Source passage
If one were to design a path to authoritarian rule, it would be what we have seen in the first weeks of the Trump administration. For my book “No Democracy Lasts Forever,” I studied how democracies die and are replaced by authoritarian regimes. Almost always the rulers are elected rather than coming to power through a coup, and then they consolidate authority and silence their critics.
On the global front, it’s “the beginning of the end” of US global health leadership, says Council of Foreign Relations Senior Fellow David P. Fidler. When it comes to climate change, some analysts believe that Trump’s rhetoric is expected to find a more positive reception as threats to energy security hold back more ambitious action. At the same time, the climate market is only growing, and scaling back US investment is only expected to create room for other countries to take advantage of opportunities. Ditto with aid and geopolitics. China is in prime position to swoop in, but some reports point to the EU, Brazil, and African nations as expected beneficiaries of the power vacuum.
In the words of Ghanaian President John Dramani Mahama, as reported by Devex:
“One thing the U.S. will lose is that soft power it has wielded in the world — I mean, these are people that are grateful for the assistance they get.
We will continue to cooperate with other countries and that’s why we have a multipolar world.
As bridges are burning, new bridges are being formed.
So, how to respond?

Dataset excerpts
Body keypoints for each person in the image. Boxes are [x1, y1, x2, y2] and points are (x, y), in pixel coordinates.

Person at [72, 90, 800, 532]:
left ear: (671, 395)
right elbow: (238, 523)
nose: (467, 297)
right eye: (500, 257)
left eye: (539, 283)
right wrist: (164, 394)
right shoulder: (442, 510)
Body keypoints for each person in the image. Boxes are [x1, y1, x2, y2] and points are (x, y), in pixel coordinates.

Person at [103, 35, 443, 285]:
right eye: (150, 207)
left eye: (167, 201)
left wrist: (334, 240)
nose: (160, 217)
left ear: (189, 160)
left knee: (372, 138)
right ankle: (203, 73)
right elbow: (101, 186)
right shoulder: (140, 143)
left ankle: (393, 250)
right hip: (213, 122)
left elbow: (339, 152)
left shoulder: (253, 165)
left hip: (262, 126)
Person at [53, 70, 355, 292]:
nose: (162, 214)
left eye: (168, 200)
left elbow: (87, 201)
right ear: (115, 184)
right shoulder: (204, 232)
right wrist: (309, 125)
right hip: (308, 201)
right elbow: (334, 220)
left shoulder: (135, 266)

What you need to do
1. In the passage on shifting US global influence, who calls it "the beginning of the end" of US global health leadership?
2. Continue the passage on shifting US global influence from its final question, "So, how to respond?"

Exercise results
1. David P. Fidler, a Senior Fellow at the Council of Foreign Relations.

2.
I’ve given a view in last week’s post—and there’s a whole range of analyses to learn from and consider. Some commentators believe there’s scope to work with the new administration, either to persuade it to change course or find a compromise on how to reform the programmes under review. Others focus on how the development sector should adapt to an era where countries no longer depend on aid. The adaptation message also comes up in a call to focus on where positive action can be taken. Then there are those who urge tireless monitoring and resistance, even rule-breaking, in the face of actions that compromise human rights.
I’ll leave it here, with a last word from Willow Defebaugh, co-founder & editor-in-chief of Atmos:
In the face of a changing landscape, now more than ever we must take a page from nature’s playbook and learn to adapt.
📌 Sources and details are available to paid subscribers here (a gift subscription is available).
GLOBAL BRIEFING | around the world
News highlights
🏗 On development
South Africa, which took over the G20 presidency in December, intends to push for greater equity in global governance and give more prominence to Africa’s development agenda, Christopher Vandome writes for Chatham House.
Beyond the benefits of economic cooperation, countries of the Global South are joining the BRICS bloc motivated by a shared desire to shape a new international order—that’s why it’s “the hottest multilateral ticket in town”, according to Gordon LaForge for World Politics Review. For the South Centre, Ding Yifan looks at why de-dollarisation can serve BRICS countries’ interest.
At the Paris AI Action Summit, co-chaired by India, there were signs of a shift from traditional power centres towards an approach where countries of the Global South aren’t just participants but architects of the emerging AI order, writes Trisha Ray for the Atlantic Council.
Picking up on the excitement around accessing Greenland's minerals, Sarah Derouin writes for BBC Future with a reality-check on the process of finding, extracting, and transporting its natural riches. Meanwhile, The Economist throws its spotlight on the potential to exploit an ice-free Arctic.
Antonella Bancalari and Juan Carlo Rud write in VoxDev about how Peru has boosted local development through tax revenues from mining and other forms of natural resource extraction.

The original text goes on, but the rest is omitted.